2024年(令和6年)4月1日より、不動産の相続登記が法律で義務化されました。
これには住宅地だけでなく、山林も含まれます。本記事では、山林の相続登記にかかる具体的な費用の内訳や、手続きを放置した場合の規定について、実務的な観点から解説します。

1. 2024年4月より開始された相続登記の義務化
従来、相続登記は任意でしたが、所有者不明土地の増加を抑制することを目的として改正不動産登記法が施行されました。
相続により山林を取得したことを知った日から3年以内に登記を申請する必要があります。正当な理由なく申請を怠った場合、10万円以下の過料が科される可能性がある点に留意が必要です。
また、2024年度からは「森林環境税」の徴収も全国で開始されており、自治体による森林管理の適正化が進められています。
2. 山林の相続登記にかかる費用の内訳
山林の相続登記にかかる費用は、主に「実費(税金・書類取得費)」と「専門家への報酬」に分けられます。
① 登録免許税(国税)
登記申請時に納付する税金です。
- 計算式: 固定資産税評価額 × 0.4%
- 山林の場合: 山林の評価額は宅地に比べて著しく低いことが多いため、登録免許税自体は数百円〜数千円程度で済むケースが一般的です。

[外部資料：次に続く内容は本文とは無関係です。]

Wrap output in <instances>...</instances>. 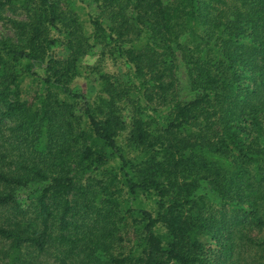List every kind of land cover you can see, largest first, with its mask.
<instances>
[{"label":"trees","instance_id":"1","mask_svg":"<svg viewBox=\"0 0 264 264\" xmlns=\"http://www.w3.org/2000/svg\"><path fill=\"white\" fill-rule=\"evenodd\" d=\"M7 11L0 264H264V0Z\"/></svg>","mask_w":264,"mask_h":264},{"label":"rangeland","instance_id":"2","mask_svg":"<svg viewBox=\"0 0 264 264\" xmlns=\"http://www.w3.org/2000/svg\"><path fill=\"white\" fill-rule=\"evenodd\" d=\"M4 16L11 17V18H21V17L18 15V11H7L2 16H0V37L15 39V34H14L13 30L11 29V26L9 25V23L6 21ZM94 61H95L94 55H90V56H87L84 58V64L92 65L94 63ZM106 68L110 71L121 72V77L125 78V76L123 74V69L119 64H118V66L107 65ZM180 76L183 80L184 79L183 69L181 71ZM94 79H95V76L93 74H88V70H87L82 74V77L77 79L76 84L84 92L88 93L89 95H94L97 92V86H96V82ZM212 198H213L212 199L213 202H217L216 195H213ZM133 203L136 206L147 209L149 211H153V208H154V204H153L151 197L148 198V196L146 194L139 195L138 198H136L133 201ZM8 214H9L8 210L0 209V221L4 218V216H7ZM0 250H1V244H0ZM253 254H254L253 252L250 253L249 249H247V252L244 253L245 256H249V255L253 256ZM29 256H30L29 254L23 255L24 259H27V260H28ZM40 258L43 262H47V263L54 262L53 257H47L46 258L45 256H40Z\"/></svg>","mask_w":264,"mask_h":264}]
</instances>
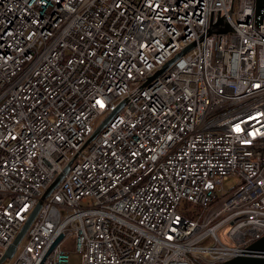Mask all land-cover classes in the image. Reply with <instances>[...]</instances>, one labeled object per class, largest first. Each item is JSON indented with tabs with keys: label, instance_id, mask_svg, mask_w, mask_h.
<instances>
[{
	"label": "built area",
	"instance_id": "built-area-1",
	"mask_svg": "<svg viewBox=\"0 0 264 264\" xmlns=\"http://www.w3.org/2000/svg\"><path fill=\"white\" fill-rule=\"evenodd\" d=\"M219 17L232 32H209ZM261 17L255 0H0V259L68 166L2 264H70L66 237L83 264L250 254L264 235V1Z\"/></svg>",
	"mask_w": 264,
	"mask_h": 264
},
{
	"label": "water",
	"instance_id": "water-1",
	"mask_svg": "<svg viewBox=\"0 0 264 264\" xmlns=\"http://www.w3.org/2000/svg\"><path fill=\"white\" fill-rule=\"evenodd\" d=\"M263 1L264 0H255V22L256 24H260L262 17V7H263ZM229 16H231V11L228 13ZM232 26L228 23L225 17H219L215 23H211L209 32L210 33H227L232 32ZM193 45H190L189 47L185 48L183 51L179 52L177 55H175L171 60H169L165 65H163L159 71L153 76H157L160 73H162L168 66H170L175 59H177L182 54H185L188 50L192 48ZM114 114V113H113ZM113 114L107 116L103 122L95 129L94 133L91 135V137L88 139L87 143H89L91 140H93L101 131V129L105 126V124L112 118ZM86 143V144H87ZM68 167V166H67ZM67 167L64 169L63 173H61L50 185L49 187L43 192L40 199L36 203L34 209L32 210L29 218L19 231L18 235L14 239L13 243L9 246V248L6 250L2 258L0 259V264H2L5 260L10 259L13 254L16 251L17 245L21 242L23 239L29 225L39 212L40 208L42 207V204L44 200L53 192V190L57 187L60 180L62 179L63 175L67 171ZM61 239V236L58 237L52 246L57 244L59 240ZM249 250L251 251L250 254L240 255L237 257H234L226 262L217 263V264H264V235L249 245Z\"/></svg>",
	"mask_w": 264,
	"mask_h": 264
},
{
	"label": "rangeland",
	"instance_id": "rangeland-1",
	"mask_svg": "<svg viewBox=\"0 0 264 264\" xmlns=\"http://www.w3.org/2000/svg\"><path fill=\"white\" fill-rule=\"evenodd\" d=\"M104 116H99L96 119V122L99 123ZM239 182V177L230 176L228 180L223 182L224 189H230L234 184ZM73 237H66L62 242L63 249L69 255V263L70 264H83V259L81 253L75 250V246L73 243Z\"/></svg>",
	"mask_w": 264,
	"mask_h": 264
}]
</instances>
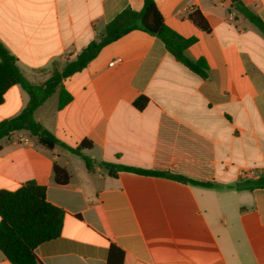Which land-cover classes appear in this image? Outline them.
I'll list each match as a JSON object with an SVG mask.
<instances>
[{"label": "crops", "instance_id": "obj_1", "mask_svg": "<svg viewBox=\"0 0 264 264\" xmlns=\"http://www.w3.org/2000/svg\"><path fill=\"white\" fill-rule=\"evenodd\" d=\"M165 23L196 41L187 49L204 59L202 78L156 36L135 30L107 45L82 71L63 81L35 119L72 148L92 142V171L62 146H41L16 132L1 140L0 191L35 181L65 212L61 235L39 245L40 264H108L111 245L122 264H264V188L237 190V182L264 175V34L231 0H156ZM264 21V0H243ZM143 0H0V42L17 58L26 80L40 85L95 40L124 9ZM199 8L207 33L188 13ZM56 96V97H55ZM140 96L149 99L138 109ZM30 96L10 87L0 122L18 116ZM165 172L119 171L99 163ZM71 180L58 185L54 166ZM0 264H12L0 250Z\"/></svg>", "mask_w": 264, "mask_h": 264}, {"label": "trees", "instance_id": "obj_2", "mask_svg": "<svg viewBox=\"0 0 264 264\" xmlns=\"http://www.w3.org/2000/svg\"><path fill=\"white\" fill-rule=\"evenodd\" d=\"M233 7L242 13L264 34V21L251 11L243 0H231ZM188 19L199 29L210 33L211 25L199 8L188 13ZM140 30L158 37L167 50L202 78L208 77L209 67L204 59H193L187 55V49L195 38H185L165 23L156 0H143V7L136 11L131 7L124 9L106 24L98 37L91 41L76 58L67 62L64 67L55 63L49 79L40 85L30 84L21 72L17 58L0 42V105L4 95L13 85L20 84L28 92L30 99L27 106L16 117L0 122V142L16 132H27L36 137L38 143L46 149L53 150L62 146L79 156L86 168L92 171L97 161L85 155L83 150L92 148V142L85 140L77 148L62 143L53 133L35 119V112L55 93H59V109H63L72 100V95L65 89L63 81L85 69L88 64L99 56L109 44L116 42L132 31ZM149 102L148 97L140 96L133 102L135 107L143 109ZM2 146L0 144V151ZM109 170L111 176L119 171H131L143 175L164 176L193 185L213 187L212 183H202L183 176L165 172L138 169L131 166L108 162L99 163ZM54 179L58 185H66L71 180L69 172L55 164ZM237 190H254L264 188V175L257 179L237 182ZM65 212L47 200L46 187L30 181L16 191H0V250L12 264H40L35 249L61 235ZM123 251L111 245L108 264H122Z\"/></svg>", "mask_w": 264, "mask_h": 264}, {"label": "built area", "instance_id": "obj_3", "mask_svg": "<svg viewBox=\"0 0 264 264\" xmlns=\"http://www.w3.org/2000/svg\"><path fill=\"white\" fill-rule=\"evenodd\" d=\"M248 176H250V177H256V178H258V177H260L261 175H257L254 171H250L249 173H248Z\"/></svg>", "mask_w": 264, "mask_h": 264}, {"label": "rangeland", "instance_id": "obj_4", "mask_svg": "<svg viewBox=\"0 0 264 264\" xmlns=\"http://www.w3.org/2000/svg\"><path fill=\"white\" fill-rule=\"evenodd\" d=\"M56 97V96H55Z\"/></svg>", "mask_w": 264, "mask_h": 264}]
</instances>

ただし、広大な面積を所有している場合は合算額を確認する必要があります。
② 書類取得費用
戸籍謄本や住民票などの公的書類を揃えるための実費です。
- 戸籍謄本類: 1通450円〜750円程度。
- 固定資産評価証明書: 1通300円〜400円程度(自治体により異なる)。
- 合計目安: 被相続人の出生から死亡までの戸籍を遡る必要があるため、3,000円〜1万円程度を見込むのが適当です。
③ 司法書士への報酬
自身で申請を行う場合は不要ですが、専門家に依頼する場合に発生します。
- 相場: 5万円〜10万円程度。
- 注意点
- 山林の場合、筆数(土地の個数)が多い、あるいは境界が不明瞭で調査が必要な場合、追加費用が発生することがあります。
3. 山林の管理が困難な場合の解決策
「登記費用を払ってまで維持したくない」と考える所有者も少なくありません。
その場合、以下の制度や方法を検討することが可能です。
相続土地国庫帰属制度の活用
一定の要件を満たすことで、相続した土地を国に引き取ってもらう制度です。 詳細な要件や審査については、こちらの記事で解説しています。
関連記事: 相続土地国庫帰属制度の要件と森林の取り扱いについて
適切な処分・売却の検討
山林を0円に近い形で譲渡する、あるいは特定の用途(キャンプ場用地など)として売却する方法もあります。
関連記事:0円物件としての山林処分ガイド
4. 林業としての収益化とリスク
登記を機に、山林を「負債」ではなく「資産」として活用する視点も重要です。
もし林業を中心とした山林の経済的活用に積極的な場合は、ぜひ薪の生産などの実施も検討してみてください!
- リスクの把握: 放置による土砂災害等の責任問題についてはこちら
- 副業・収益化: 薪の販売など、個人でも始められる活用法はこちら
まとめ
2024年4月からの義務化により、山林の相続登記は避けて通れない実務となりました。
登録免許税自体は少額であることが多いものの、戸籍の収集や管理責任の明確化には一定の手間を要します。
自身の山林をどう扱うべきか、まずは登記による現状把握から始めることが推奨されます!